* **Parts of the exercise**
[1] Answer these questions from the discussion of memcached and cucache performance:
(a) What setting does "Threads" stand for in the cucache runs?
(b) How many client threads does the memtier_benchmark command use, and how many clients does each one have?
(c) How many cores were given to memtier_benchmark in the 16-thread test?
[2] Continue the discussion of memcached and cucache performance, beginning right after its final sentence.

* **Text under study**
▬▬▬▬▬▬

Yes, I'm running tip (as of yesterday).

> Could you post actual performance number and GOMAXPROCS?

+---------+-----------+----------+
| Threads | Memcached | Cucache |
+---------+-----------+----------+
| 1 | 90621/s | 57648/s |
| 2 | 185000/s | 98456/s |
| 4 | 258975/s | 173354/s |
| 8 | 345890/s | 260459/s |
| 16 | 260510/s | 230311/s |
+---------+-----------+----------+

Threads for memcached means -t <threads>
Threads for cucache (my Go application) means GOMAXPROCS=<threads>
All experiments are run on the same 40-core machine, using memtier_benchmark:

memtier_benchmark -P memcache_binary -n 20000 -t 20 -c 10

This uses 20 client threads, each with 10 clients, each issuing 20k
requests sequentially (write request to socket, wait for reply before
sending the next). The servers are bound to the first <threads> CPU
cores, the clients are bound to the last 20 cores. For the 16-thread
test, the clients started reaching 100% CPU, so memtier_benchmark was
given the last *24* cores.

> From the profile it looks like you underload runtime with work.
> Please also collect block profile and scheduler trace.

Hmm... Clients issue requests as fast as the server can reply, but I
suppose if the socket writes dominate, many of the goroutines might
spend time waiting around for the write to complete and another request
to come in. I turned up the number of cores available to the client to
make sure, and the time spent in epollwait did indeed go down (still
~9%).

I'm still surprised that memcached achieves higher throughput though, as
it should also be dominated by socket writes.

▬▬▬▬▬▬

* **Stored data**
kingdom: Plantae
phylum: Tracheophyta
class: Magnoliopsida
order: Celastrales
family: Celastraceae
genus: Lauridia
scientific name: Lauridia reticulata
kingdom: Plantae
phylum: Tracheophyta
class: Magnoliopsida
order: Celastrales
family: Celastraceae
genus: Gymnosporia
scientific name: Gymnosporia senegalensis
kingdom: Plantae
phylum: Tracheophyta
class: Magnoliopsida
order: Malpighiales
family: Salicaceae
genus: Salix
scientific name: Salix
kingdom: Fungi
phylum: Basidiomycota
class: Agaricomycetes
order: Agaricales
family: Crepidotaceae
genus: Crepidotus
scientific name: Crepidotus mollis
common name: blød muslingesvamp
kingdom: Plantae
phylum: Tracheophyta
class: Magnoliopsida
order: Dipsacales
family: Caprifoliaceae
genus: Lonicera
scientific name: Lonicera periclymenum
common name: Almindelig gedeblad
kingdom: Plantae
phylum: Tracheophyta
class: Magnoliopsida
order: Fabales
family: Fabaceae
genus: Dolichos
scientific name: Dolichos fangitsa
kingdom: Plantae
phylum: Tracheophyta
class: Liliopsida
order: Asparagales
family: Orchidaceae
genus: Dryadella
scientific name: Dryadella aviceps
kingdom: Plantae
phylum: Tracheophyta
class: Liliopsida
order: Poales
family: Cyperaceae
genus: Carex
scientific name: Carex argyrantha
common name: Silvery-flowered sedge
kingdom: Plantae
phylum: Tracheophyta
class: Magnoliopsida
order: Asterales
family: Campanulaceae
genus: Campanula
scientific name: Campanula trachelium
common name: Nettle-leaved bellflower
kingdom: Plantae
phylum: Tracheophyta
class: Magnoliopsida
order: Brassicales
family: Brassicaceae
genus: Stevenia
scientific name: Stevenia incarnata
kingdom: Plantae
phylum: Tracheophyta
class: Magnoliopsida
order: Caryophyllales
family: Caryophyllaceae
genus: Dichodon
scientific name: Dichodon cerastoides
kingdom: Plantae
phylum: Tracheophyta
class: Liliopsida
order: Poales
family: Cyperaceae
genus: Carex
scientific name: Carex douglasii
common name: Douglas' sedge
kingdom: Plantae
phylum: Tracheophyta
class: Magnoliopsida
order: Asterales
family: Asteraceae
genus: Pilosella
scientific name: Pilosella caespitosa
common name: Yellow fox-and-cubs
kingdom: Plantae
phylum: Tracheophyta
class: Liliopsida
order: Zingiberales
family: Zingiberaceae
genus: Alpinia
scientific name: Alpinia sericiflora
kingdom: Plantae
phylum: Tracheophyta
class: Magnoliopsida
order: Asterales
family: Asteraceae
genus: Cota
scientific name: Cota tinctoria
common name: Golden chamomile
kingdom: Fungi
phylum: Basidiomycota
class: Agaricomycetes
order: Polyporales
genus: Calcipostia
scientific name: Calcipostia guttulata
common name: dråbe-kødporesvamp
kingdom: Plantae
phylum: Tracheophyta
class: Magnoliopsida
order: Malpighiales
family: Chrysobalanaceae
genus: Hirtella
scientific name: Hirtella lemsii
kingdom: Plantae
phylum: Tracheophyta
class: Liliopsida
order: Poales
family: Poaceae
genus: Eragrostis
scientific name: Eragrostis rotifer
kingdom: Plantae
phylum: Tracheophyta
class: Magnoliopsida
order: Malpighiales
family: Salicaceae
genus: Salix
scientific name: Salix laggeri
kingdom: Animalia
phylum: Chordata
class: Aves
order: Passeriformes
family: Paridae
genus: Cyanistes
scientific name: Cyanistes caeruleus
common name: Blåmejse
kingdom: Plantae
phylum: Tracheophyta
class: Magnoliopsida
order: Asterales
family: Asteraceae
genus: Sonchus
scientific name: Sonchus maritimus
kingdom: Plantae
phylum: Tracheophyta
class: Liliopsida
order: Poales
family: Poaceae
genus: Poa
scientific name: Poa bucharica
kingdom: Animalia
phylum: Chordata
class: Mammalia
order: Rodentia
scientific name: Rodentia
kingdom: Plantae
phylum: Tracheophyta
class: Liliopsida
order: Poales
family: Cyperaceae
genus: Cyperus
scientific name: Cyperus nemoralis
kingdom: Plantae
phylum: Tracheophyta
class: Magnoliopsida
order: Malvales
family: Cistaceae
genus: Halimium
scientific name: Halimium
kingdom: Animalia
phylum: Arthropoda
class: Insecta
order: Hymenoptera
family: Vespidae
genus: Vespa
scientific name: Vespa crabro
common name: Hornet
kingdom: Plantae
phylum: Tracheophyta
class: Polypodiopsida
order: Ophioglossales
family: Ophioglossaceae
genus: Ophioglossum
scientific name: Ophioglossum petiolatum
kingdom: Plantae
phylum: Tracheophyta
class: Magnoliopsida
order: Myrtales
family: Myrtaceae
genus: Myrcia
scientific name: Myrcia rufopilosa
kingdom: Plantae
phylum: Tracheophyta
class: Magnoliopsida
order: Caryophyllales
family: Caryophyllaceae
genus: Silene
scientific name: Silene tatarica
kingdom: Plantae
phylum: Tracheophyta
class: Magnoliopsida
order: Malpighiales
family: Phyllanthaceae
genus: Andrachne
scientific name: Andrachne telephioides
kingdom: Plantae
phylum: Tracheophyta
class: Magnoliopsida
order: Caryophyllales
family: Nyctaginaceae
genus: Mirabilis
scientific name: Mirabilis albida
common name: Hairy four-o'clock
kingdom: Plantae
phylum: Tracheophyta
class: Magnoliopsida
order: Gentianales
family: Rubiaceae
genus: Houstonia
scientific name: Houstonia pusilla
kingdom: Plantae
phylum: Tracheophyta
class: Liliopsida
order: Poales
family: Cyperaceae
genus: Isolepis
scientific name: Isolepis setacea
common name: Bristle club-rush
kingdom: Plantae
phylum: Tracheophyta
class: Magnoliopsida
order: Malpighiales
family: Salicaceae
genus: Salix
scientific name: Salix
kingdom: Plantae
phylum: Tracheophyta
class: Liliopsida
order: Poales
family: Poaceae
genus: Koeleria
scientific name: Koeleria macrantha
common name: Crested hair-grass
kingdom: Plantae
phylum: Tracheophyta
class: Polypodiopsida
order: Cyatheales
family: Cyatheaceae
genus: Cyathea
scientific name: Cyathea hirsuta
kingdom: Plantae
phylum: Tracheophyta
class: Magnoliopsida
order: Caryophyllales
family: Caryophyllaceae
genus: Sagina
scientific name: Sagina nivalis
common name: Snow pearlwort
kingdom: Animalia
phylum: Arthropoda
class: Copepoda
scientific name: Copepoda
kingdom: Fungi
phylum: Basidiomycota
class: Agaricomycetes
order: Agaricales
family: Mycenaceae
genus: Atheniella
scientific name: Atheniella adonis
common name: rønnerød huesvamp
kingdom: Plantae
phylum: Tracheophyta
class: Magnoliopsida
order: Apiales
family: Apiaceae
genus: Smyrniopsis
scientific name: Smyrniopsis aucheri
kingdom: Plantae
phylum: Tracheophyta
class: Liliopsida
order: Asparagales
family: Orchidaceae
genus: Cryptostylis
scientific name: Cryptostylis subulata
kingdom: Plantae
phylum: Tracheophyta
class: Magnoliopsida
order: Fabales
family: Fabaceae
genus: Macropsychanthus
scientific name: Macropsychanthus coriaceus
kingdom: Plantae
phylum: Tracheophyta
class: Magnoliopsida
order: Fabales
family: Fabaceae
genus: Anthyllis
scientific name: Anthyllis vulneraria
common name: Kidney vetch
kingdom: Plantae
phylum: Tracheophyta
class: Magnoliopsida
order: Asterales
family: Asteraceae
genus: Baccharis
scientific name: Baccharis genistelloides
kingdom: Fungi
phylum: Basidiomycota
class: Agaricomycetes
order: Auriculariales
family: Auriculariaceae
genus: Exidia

▬▬▬▬▬▬

* **Responses to the tasks**
[1]
(a) GOMAXPROCS=<threads>.
(b) 20 client threads, each with 10 clients.
(c) The last 24 cores.

[2]
Block profile (pprof.Lookup("block").WriteTo("...", 2)):

--- contention:
cycles/second=2400085654

Scheduler trace:

SCHED 0ms: gomaxprocs=8 idleprocs=5 threads=6 spinningthreads=1 idlethreads=0 runqueue=0 [0 0 0 0 0 0 0 0]
SCHED 1001ms: gomaxprocs=8 idleprocs=0 threads=14 spinningthreads=0 idlethreads=1 runqueue=84 [17 0 21 18 0 12 25 14]
SCHED 2010ms: gomaxprocs=8 idleprocs=0 threads=14 spinningthreads=0 idlethreads=1 runqueue=73 [11 14 0 10 11 15 0 13]
SCHED 3019ms: gomaxprocs=8 idleprocs=0 threads=14 spinningthreads=0 idlethreads=1 runqueue=136 [5 0 0 0 0 1 0 0]
SCHED 4028ms: gomaxprocs=8 idleprocs=0 threads=14 spinningthreads=0 idlethreads=1 runqueue=128 [0 0 0 0 0 0 0 0]
SCHED 5036ms: gomaxprocs=8 idleprocs=0 threads=14 spinningthreads=0 idlethreads=1 runqueue=81 [0 5 5 3 5 4 6 8]
SCHED 6045ms: gomaxprocs=8 idleprocs=0 threads=14 spinningthreads=0 idlethreads=1 runqueue=65 [11 14 16 9 13 24 18 21]
SCHED 7053ms: gomaxprocs=8 idleprocs=0 threads=14 spinningthreads=0 idlethreads=1 runqueue=114 [0 16 1 3 0 0 0 1]
SCHED 8061ms: gomaxprocs=8 idleprocs=0 threads=14 spinningthreads=0 idlethreads=1 runqueue=178 [0 0 0 0 0 7 0 0]
SCHED 9070ms: gomaxprocs=8 idleprocs=0 threads=14 spinningthreads=0 idlethreads=1 runqueue=128 [2 0 0 0 0 0 0 0]
SCHED 10079ms: gomaxprocs=8 idleprocs=0 threads=14 spinningthreads=0 idlethreads=1 runqueue=128 [0 0 0 0 0 0 0 0]
SCHED 11087ms: gomaxprocs=8 idleprocs=0 threads=14 spinningthreads=0 idlethreads=1 runqueue=111 [0 0 1 0 0 7 9 0]
SCHED 12096ms: gomaxprocs=8 idleprocs=0 threads=14 spinningthreads=0 idlethreads=8 runqueue=101 [8 21 0 14 12 17 19 12]
SCHED 13104ms: gomaxprocs=8 idleprocs=0 threads=14 spinningthreads=0 idlethreads=2 runqueue=78 [18 20 16 20 13 15 0 10]
SCHED 14113ms: gomaxprocs=8 idleprocs=0 threads=14 spinningthreads=0 idlethreads=2 runqueue=94 [0 16 12 19 0 0 14 22]
SCHED 15121ms: gomaxprocs=8 idleprocs=0 threads=14 spinningthreads=0 idlethreads=2 runqueue=113 [3 2 4 0 3 1 3 2]
SCHED 16129ms: gomaxprocs=8 idleprocs=8 threads=14 spinningthreads=0 idlethreads=9 runqueue=0 [0 0 0 0 0 0 0 0]
SCHED 17134ms: gomaxprocs=8 idleprocs=8 threads=14 spinningthreads=0 idlethreads=9 runqueue=0 [0 0 0 0 0 0 0 0]
SCHED 18139ms: gomaxprocs=8 idleprocs=8 threads=14 spinningthreads=0 idlethreads=9 runqueue=0 [0 0 0 0 0 0 0 0]

CPU profile:

32.29s of 38s total (84.97%)
Dropped 143 nodes (cum <= 0.19s)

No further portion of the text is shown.